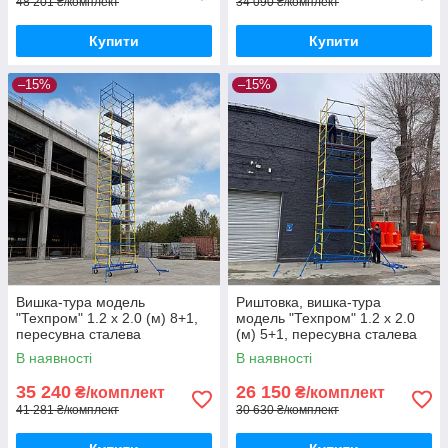
48 201 ₴/комплект
34 090 ₴/комплект
Купити
Купити
–15%
–15%
Вишка-тура модель
Риштовка, вишка-тура
"Техпром" 1.2 х 2.0 (м) 8+1,
модель "Техпром" 1.2 х 2.0
пересувна сталева
(м) 5+1, пересувна сталева
В наявності
В наявності
35 240
26 150
₴/комплект
₴/комплект
41 281 ₴/комплект
30 630 ₴/комплект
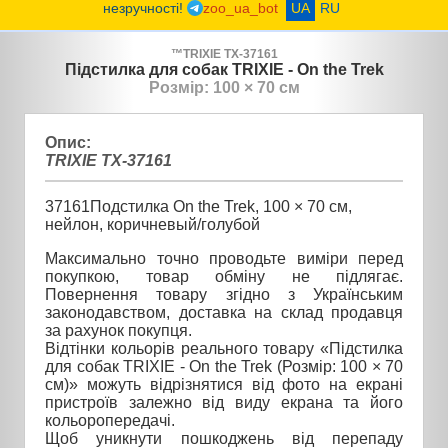
незручності!
zoo_ua_bot
UA
RU
™
TRIXIE
TX-37161
Підстилка для собак TRIXIE - On the Trek
Розмір: 100 × 70 см
Опис:
TRIXIE TX-37161
37161Подстилка On the Trek, 100 × 70 см,
нейлон, коричневый/голубой
Максимально точно проводьте виміри перед
покупкою, товар обміну не підлягає.
Повернення товару згідно з Українським
законодавством, доставка на склад продавця
за рахунок покупця.
Відтінки кольорів реального товару «Підстилка
для собак TRIXIE - On the Trek (Розмір: 100 × 70
см)» можуть відрізнятися від фото на екрані
пристроїв залежно від виду екрана та його
кольоропередачі.
Щоб уникнути пошкоджень від перепаду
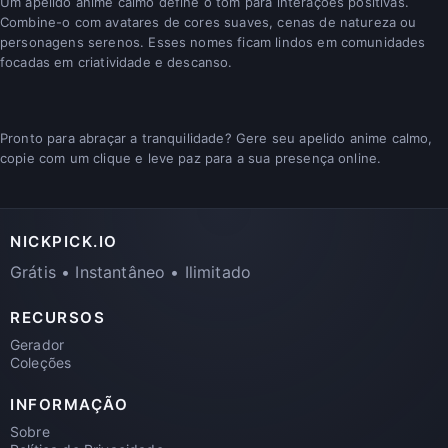
Um apelido anime calmo define o tom para interações positivas.
Combine-o com avatares de cores suaves, cenas de natureza ou
personagens serenos. Esses nomes ficam lindos em comunidades
focadas em criatividade e descanso.
Pronto para abraçar a tranquilidade? Gere seu apelido anime calmo,
copie com um clique e leve paz para a sua presença online.
NICKPICK.IO
Grátis • Instantâneo • Ilimitado
RECURSOS
Gerador
Coleções
INFORMAÇÃO
Sobre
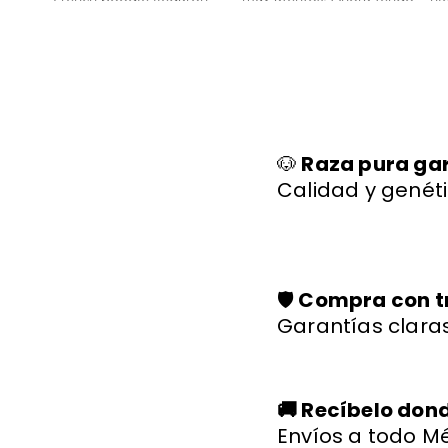
bien y con toda su
un bichon maltes que es
sa
documentación." 🐾
parte de nuestra familia."
ll
🐕✨
🐩
🐶
Raza pura ga
Calidad y genéti
🛡️
Compra con t
Garantías claras
🚚 Recíbelo don
Envíos a todo Mé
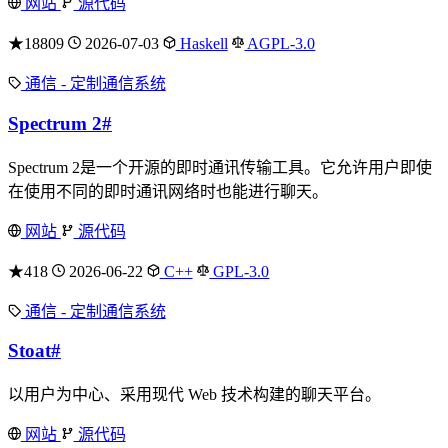
网站
源代码
★18809
2026-07-03
Haskell
AGPL-3.0
通信 - 定制通信系统
Spectrum 2
#
Spectrum 2是一个开源的即时通讯传输工具。它允许用户即使
在使用不同的即时通讯网络时也能进行聊天。
网站
源代码
★418
2026-06-22
C++
GPL-3.0
通信 - 定制通信系统
Stoat
#
以用户为中心、采用现代 Web 技术构建的聊天平台。
网站
源代码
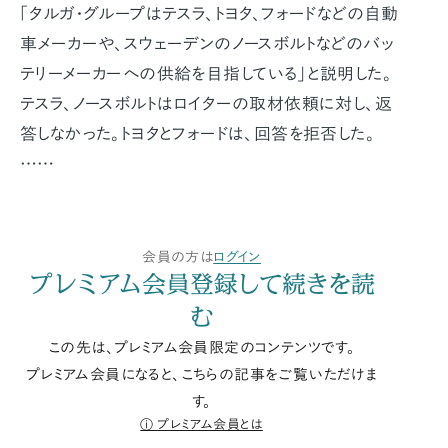
「タルガ・グループはテスラ、トヨタ、フォードなどの自動
車メーカーや、スウェーデンのノースボルトなどのバッ
テリーメーカーへの供給を目指している」と説明した。
テスラ、ノースボルトはロイターの取材依頼に対し、返
答しなかった。トヨタとフォードは、回答を拒否した。
……
会員の方は
ログイン
プレミアム会員登録して続きを読
む
この先は、プレミアム会員限定のコンテンツです。
プレミアム会員になると、こちらの記事をご覧いただけま
す。
プレミアム会員とは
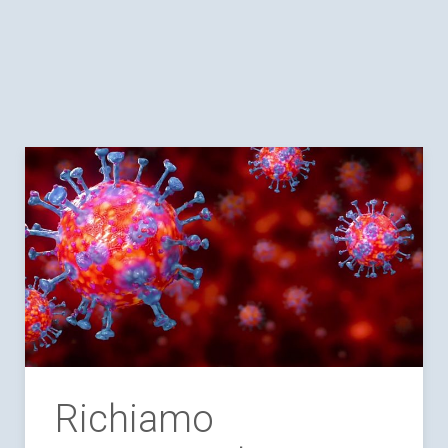
Richiamo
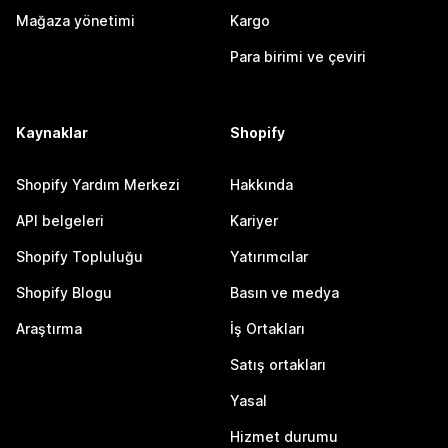
Mağaza yönetimi
Kargo
Para birimi ve çeviri
Kaynaklar
Shopify
Shopify Yardım Merkezi
Hakkında
API belgeleri
Kariyer
Shopify Topluluğu
Yatırımcılar
Shopify Blogu
Basın ve medya
Araştırma
İş Ortakları
Satış ortakları
Yasal
Hizmet durumu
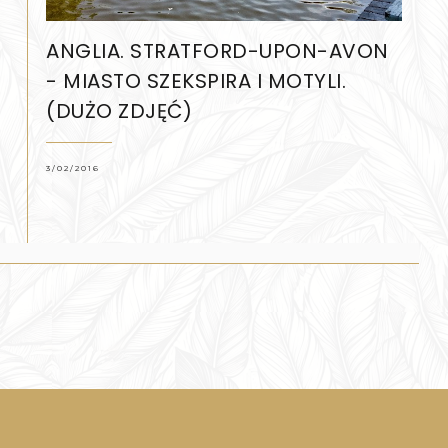
ANGLIA. STRATFORD-UPON-AVON
- MIASTO SZEKSPIRA I MOTYLI.
(DUŻO ZDJĘĆ)
3/02/2016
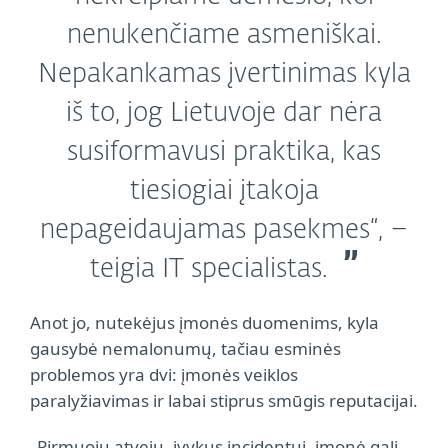
nenukenčiame asmeniškai.
Nepakankamas įvertinimas kyla
iš to, jog Lietuvoje dar nėra
susiformavusi praktika, kas
tiesiogiai įtakoja
nepageidaujamas pasekmes“, –
teigia IT specialistas.
Anot jo, nutekėjus įmonės duomenims, kyla
gausybė nemalonumų, tačiau esminės
problemos yra dvi: įmonės veiklos
paralyžiavimas ir labai stiprus smūgis reputacijai.
„Pirmuoju atveju, įvykus incidentui, įmonė gali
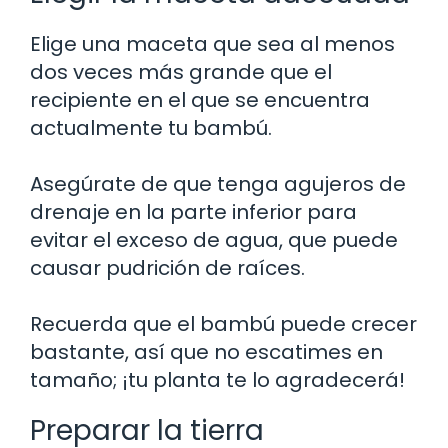
Elige una maceta que sea al menos
dos veces más grande que el
recipiente en el que se encuentra
actualmente tu bambú.
Asegúrate de que tenga agujeros de
drenaje en la parte inferior para
evitar el exceso de agua, que puede
causar pudrición de raíces.
Recuerda que el bambú puede crecer
bastante, así que no escatimes en
tamaño; ¡tu planta te lo agradecerá!
Preparar la tierra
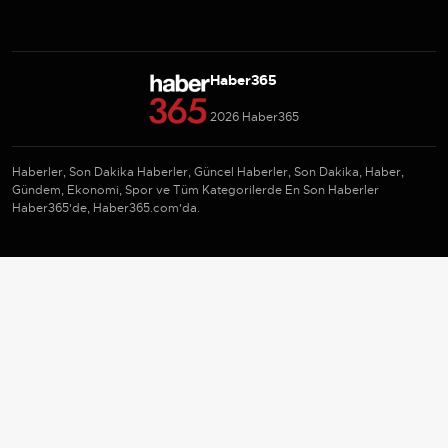
Haber365
2026 Haber365
Haberler, Son Dakika Haberler, Güncel Haberler, Son Dakika, Haber,
Gündem, Ekonomi, Spor ve Tüm Kategorilerde En Son Haberler
Haber365'de, Haber365.com'da.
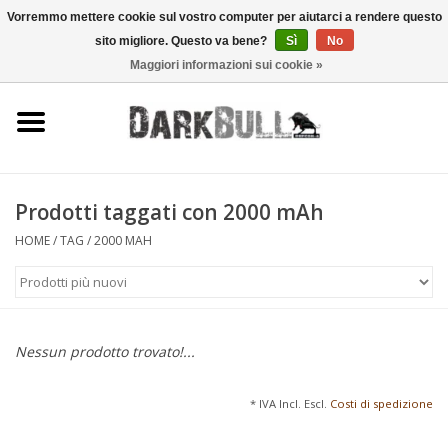
Vorremmo mettere cookie sul vostro computer per aiutarci a rendere questo
sito migliore. Questo va bene?
Sì
No
0 Articoli - €0,00
Maggiori informazioni sui cookie »
Autorità e addestramento al
tiro
Sopravvivenza e attività
all'aperto
Prodotti taggati con 2000 mAh
HOME
/
TAG
/
2000 MAH
equipaggiamento tattico
Ottica e laser
Nessun prodotto trovato!...
Marche
* IVA Incl. Escl.
Costi di spedizione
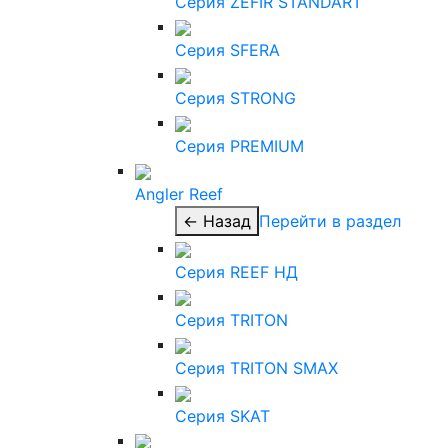
Серия ZEFIR STANDART
Серия SFERA
Серия STRONG
Серия PREMIUM
Angler Reef
← Назад
Перейти в раздел
Серия REEF НД
Серия TRITON
Серия TRITON SMAX
Серия SKAT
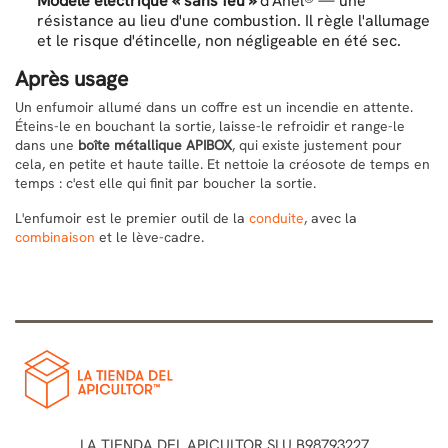
Modèle électrique « sans feu »
d'Anel® — une
résistance au lieu d'une combustion. Il règle l'allumage
et le risque d'étincelle, non négligeable en été sec.
Après usage
Un enfumoir allumé dans un coffre est un incendie en attente.
Éteins-le en bouchant la sortie, laisse-le refroidir et range-le
dans une
boîte métallique APIBOX
, qui existe justement pour
cela, en petite et haute taille. Et nettoie la créosote de temps en
temps : c'est elle qui finit par boucher la sortie.
L'enfumoir est le premier outil de la
conduite
, avec la
combinaison
et le lève-cadre.
LA TIENDA DEL APICULTOR SLU B98793227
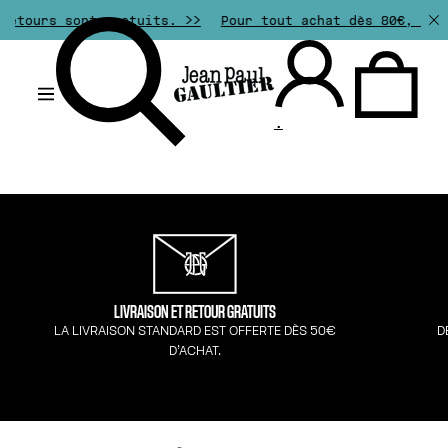
etours sont gratuits. >>
Pour tout achat dès 80€, choi
.
LIVRAISON ET RETOUR GRATUITS
LA LIVRAISON STANDARD EST OFFERTE DÈS 50€
D
D’ACHAT.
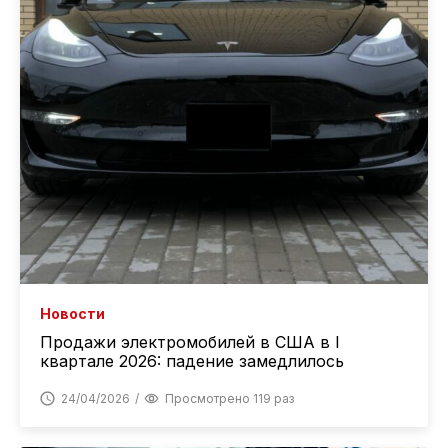
Новости
Продажи электромобилей в США в I
квартале 2026: падение замедлилось
24/04/2026
Просмотрено 119 раз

WHAT YOU SHOULD DO = Switch "Купити" to "Замовити" throughout the stretch from the start of the lines through the line containing "30 630 ₴/комплект", keeping everything else unchanged. Leave the pictures out of your answer.

OUTPUT OF THE EXERCISE =
48 201 ₴/комплект
34 090 ₴/комплект
Замовити
Замовити
–15%
–15%
Вишка-тура модель
Риштовка, вишка-тура
"Техпром" 1.2 х 2.0 (м) 8+1,
модель "Техпром" 1.2 х 2.0
пересувна сталева
(м) 5+1, пересувна сталева
В наявності
В наявності
35 240
26 150
₴/комплект
₴/комплект
41 281 ₴/комплект
30 630 ₴/комплект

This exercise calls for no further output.